■ **INSTRUCTIONS TO FOLLOW**
Given the entries that follow, write out exactly the lines starting at the one containing "middle pip: (723, 180)" and ending at the one containing "pinky tip: (727, 505)", both ends included, and only those.

■ **DATA SHOWN**
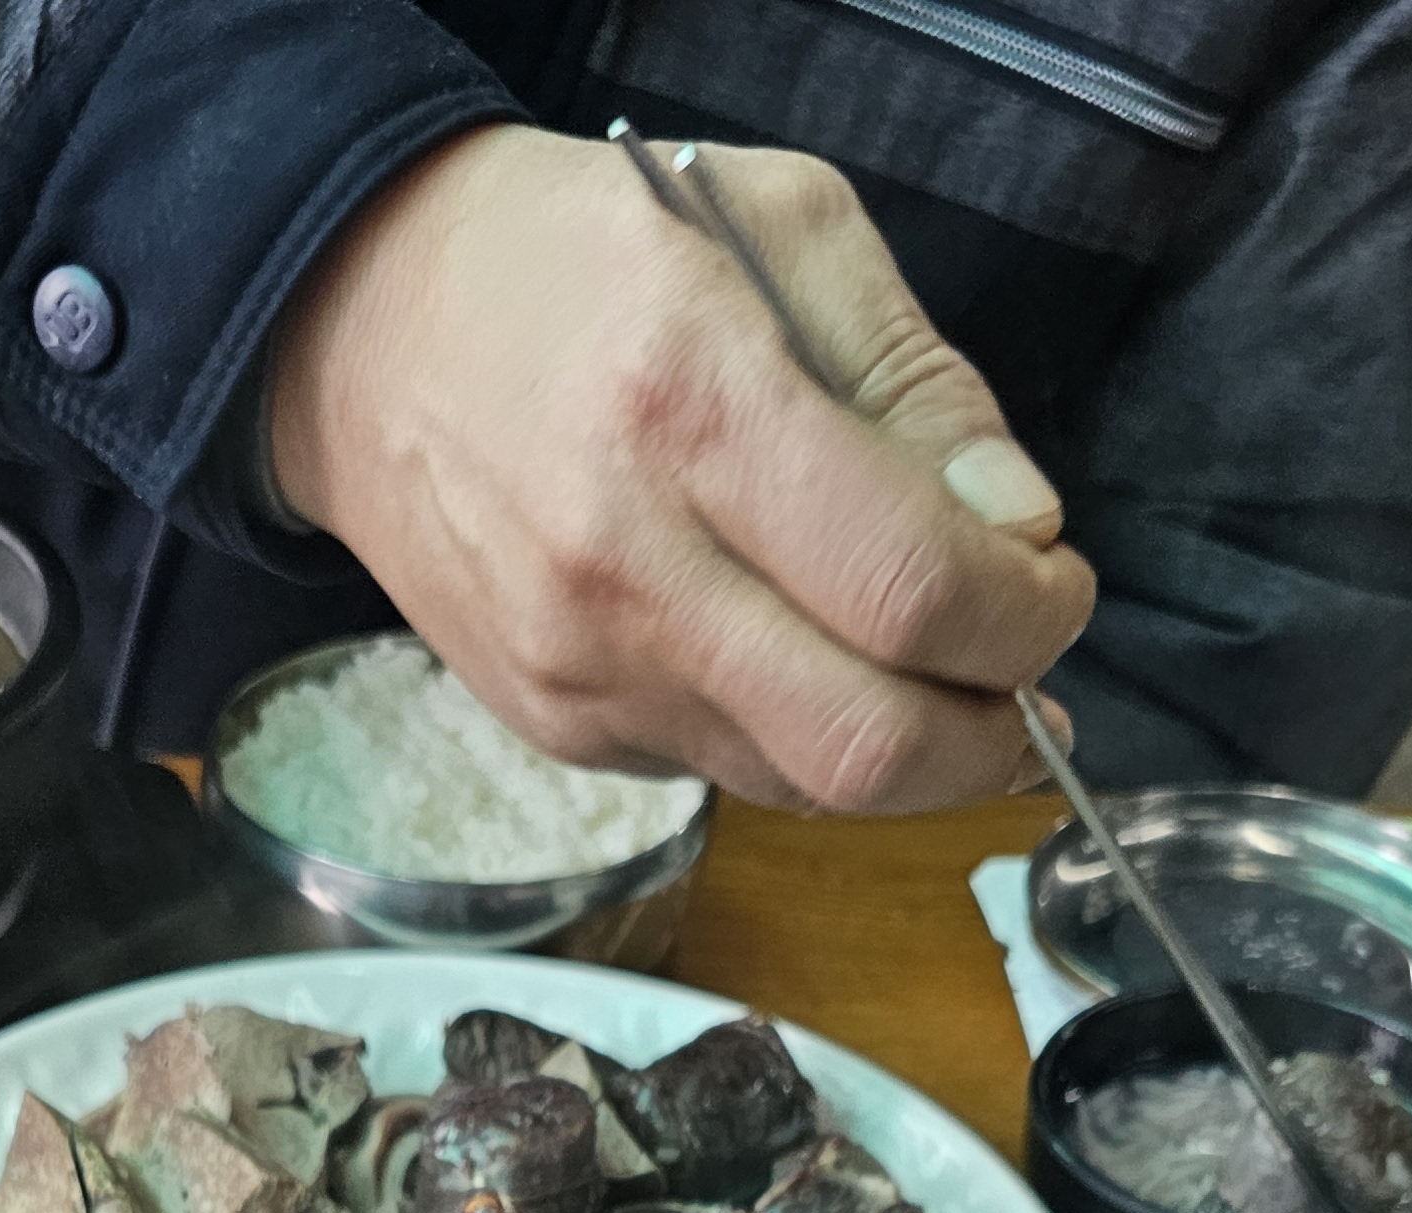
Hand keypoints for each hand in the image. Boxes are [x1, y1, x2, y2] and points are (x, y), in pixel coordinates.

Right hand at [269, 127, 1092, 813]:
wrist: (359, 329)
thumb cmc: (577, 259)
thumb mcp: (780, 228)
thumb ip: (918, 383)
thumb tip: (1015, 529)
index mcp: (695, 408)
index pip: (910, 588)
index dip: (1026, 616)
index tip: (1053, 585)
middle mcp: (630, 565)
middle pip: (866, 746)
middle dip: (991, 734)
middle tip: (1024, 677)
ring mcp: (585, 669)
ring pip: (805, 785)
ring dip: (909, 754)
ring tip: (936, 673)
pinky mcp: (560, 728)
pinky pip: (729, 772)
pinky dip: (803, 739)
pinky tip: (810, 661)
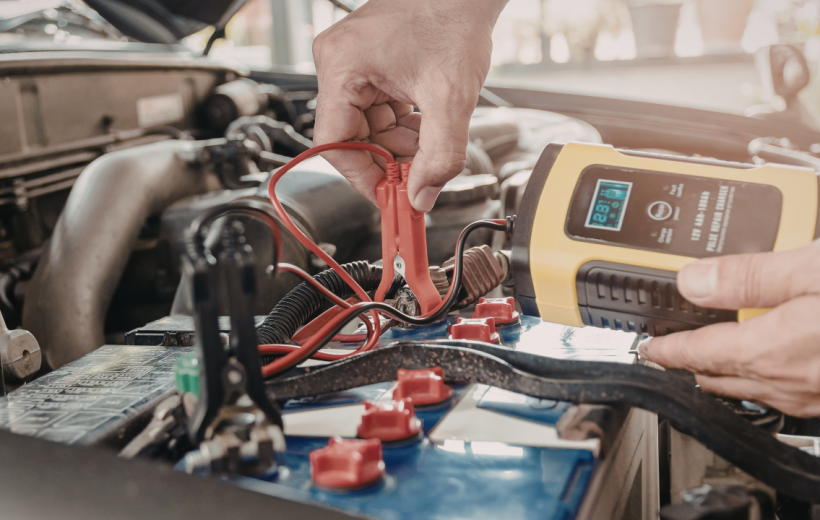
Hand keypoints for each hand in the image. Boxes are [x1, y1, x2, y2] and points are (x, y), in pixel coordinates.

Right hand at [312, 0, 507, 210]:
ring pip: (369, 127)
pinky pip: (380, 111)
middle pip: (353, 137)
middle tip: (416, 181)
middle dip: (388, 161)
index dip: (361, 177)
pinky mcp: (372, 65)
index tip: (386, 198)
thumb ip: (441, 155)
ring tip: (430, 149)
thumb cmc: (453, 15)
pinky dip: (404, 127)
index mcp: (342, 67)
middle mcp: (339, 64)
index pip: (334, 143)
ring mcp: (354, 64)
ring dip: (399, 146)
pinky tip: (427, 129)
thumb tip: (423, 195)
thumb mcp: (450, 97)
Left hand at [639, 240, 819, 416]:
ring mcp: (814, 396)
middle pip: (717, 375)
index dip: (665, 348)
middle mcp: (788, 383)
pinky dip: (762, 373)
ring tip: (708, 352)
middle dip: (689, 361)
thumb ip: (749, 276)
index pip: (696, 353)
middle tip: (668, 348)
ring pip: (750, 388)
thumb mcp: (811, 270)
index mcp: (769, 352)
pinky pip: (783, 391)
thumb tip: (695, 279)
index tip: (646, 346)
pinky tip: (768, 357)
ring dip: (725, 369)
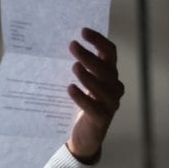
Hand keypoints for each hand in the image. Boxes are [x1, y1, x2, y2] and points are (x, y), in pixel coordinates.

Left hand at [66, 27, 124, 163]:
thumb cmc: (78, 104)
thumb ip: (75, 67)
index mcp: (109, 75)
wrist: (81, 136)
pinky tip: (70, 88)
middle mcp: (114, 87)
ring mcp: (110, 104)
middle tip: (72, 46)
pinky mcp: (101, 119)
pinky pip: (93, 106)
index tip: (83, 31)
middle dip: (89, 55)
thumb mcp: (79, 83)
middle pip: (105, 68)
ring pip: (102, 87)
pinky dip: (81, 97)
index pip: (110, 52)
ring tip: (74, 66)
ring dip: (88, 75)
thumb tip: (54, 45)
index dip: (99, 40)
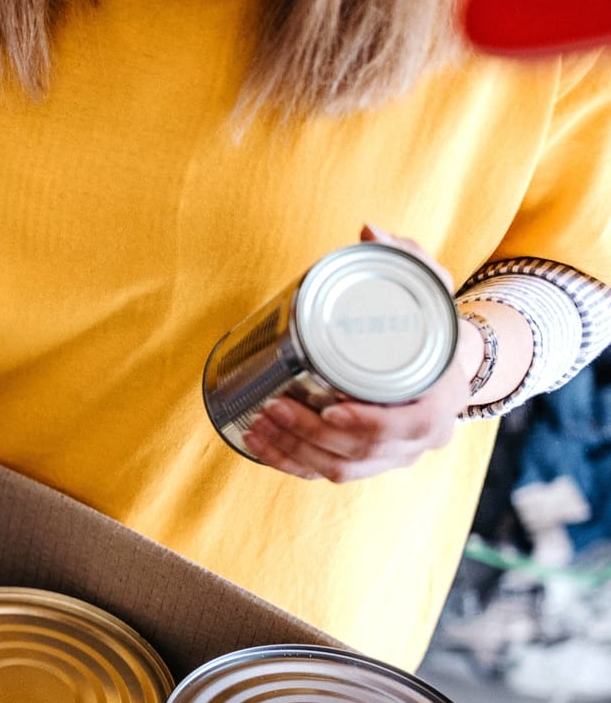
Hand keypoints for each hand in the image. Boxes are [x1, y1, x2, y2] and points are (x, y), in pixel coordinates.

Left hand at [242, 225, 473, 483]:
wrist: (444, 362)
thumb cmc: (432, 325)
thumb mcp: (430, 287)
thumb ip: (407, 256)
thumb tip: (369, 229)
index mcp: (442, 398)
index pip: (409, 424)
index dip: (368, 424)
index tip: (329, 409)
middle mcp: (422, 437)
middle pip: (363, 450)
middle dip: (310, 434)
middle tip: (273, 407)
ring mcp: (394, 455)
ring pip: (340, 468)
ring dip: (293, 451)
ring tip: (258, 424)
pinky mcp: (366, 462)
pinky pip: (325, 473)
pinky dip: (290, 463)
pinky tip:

==

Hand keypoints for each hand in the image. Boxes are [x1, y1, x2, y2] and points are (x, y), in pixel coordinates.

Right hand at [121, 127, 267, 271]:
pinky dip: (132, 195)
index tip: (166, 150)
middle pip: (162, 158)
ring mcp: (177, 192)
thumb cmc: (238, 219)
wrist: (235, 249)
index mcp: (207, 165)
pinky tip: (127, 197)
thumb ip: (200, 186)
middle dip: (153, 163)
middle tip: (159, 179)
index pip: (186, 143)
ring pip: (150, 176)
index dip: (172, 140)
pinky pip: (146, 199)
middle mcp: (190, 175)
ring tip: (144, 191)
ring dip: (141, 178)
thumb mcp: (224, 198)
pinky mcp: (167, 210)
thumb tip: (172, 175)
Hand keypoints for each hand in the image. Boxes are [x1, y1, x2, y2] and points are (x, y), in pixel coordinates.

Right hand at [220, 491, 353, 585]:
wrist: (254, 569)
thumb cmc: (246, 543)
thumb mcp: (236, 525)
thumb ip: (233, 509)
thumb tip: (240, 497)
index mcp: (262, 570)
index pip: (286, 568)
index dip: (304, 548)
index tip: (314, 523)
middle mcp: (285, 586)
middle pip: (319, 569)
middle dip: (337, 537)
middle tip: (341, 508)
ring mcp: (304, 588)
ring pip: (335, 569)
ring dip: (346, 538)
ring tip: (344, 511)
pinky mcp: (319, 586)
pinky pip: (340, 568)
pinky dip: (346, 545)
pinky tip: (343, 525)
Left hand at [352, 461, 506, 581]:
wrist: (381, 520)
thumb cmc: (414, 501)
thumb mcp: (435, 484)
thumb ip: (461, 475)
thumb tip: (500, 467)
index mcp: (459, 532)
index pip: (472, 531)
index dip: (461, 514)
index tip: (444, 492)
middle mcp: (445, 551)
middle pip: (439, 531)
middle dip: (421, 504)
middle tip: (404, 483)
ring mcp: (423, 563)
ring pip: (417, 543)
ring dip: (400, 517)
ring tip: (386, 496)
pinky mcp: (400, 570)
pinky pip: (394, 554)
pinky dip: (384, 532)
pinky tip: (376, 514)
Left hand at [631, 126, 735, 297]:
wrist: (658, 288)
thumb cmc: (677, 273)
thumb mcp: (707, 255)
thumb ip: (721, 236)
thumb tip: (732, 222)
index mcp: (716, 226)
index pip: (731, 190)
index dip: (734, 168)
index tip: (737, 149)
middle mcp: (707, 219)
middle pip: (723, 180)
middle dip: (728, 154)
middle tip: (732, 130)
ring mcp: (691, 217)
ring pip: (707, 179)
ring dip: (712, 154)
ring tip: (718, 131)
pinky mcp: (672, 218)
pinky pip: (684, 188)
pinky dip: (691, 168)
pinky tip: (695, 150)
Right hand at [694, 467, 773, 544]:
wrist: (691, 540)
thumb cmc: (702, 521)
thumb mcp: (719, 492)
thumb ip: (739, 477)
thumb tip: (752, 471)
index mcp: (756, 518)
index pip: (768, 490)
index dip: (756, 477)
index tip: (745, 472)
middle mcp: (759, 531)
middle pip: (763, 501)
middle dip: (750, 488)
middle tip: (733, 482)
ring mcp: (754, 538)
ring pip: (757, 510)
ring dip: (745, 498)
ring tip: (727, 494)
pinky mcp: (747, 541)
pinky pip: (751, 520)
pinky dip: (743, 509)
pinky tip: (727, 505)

■ **RESPONSE**
middle pip: (723, 180)
middle dip: (728, 154)
middle tip: (732, 130)
ring mcp: (691, 217)
ring pip: (707, 179)
ring dip: (712, 154)
ring tip: (718, 131)
pinky mcp: (672, 218)
pinky pip: (684, 188)
pinky dip: (691, 168)
pinky tip: (695, 150)
Right hand at [694, 467, 773, 544]:
wrist: (691, 540)
thumb cmc: (702, 521)
thumb mcp: (719, 492)
thumb ip: (739, 477)
thumb tip: (752, 471)
index mcp: (756, 518)
index pip: (768, 490)
index dip: (756, 477)
index tip: (745, 472)
middle mcp: (759, 531)
middle pip: (763, 501)
middle dip: (750, 488)
middle tip: (733, 482)
ring mcp: (754, 538)
ring pip: (757, 510)
ring dip: (745, 498)
ring tip: (727, 494)
pinky mcp: (747, 541)
pinky pip: (751, 520)
pinky dip: (743, 509)
pinky tip: (727, 505)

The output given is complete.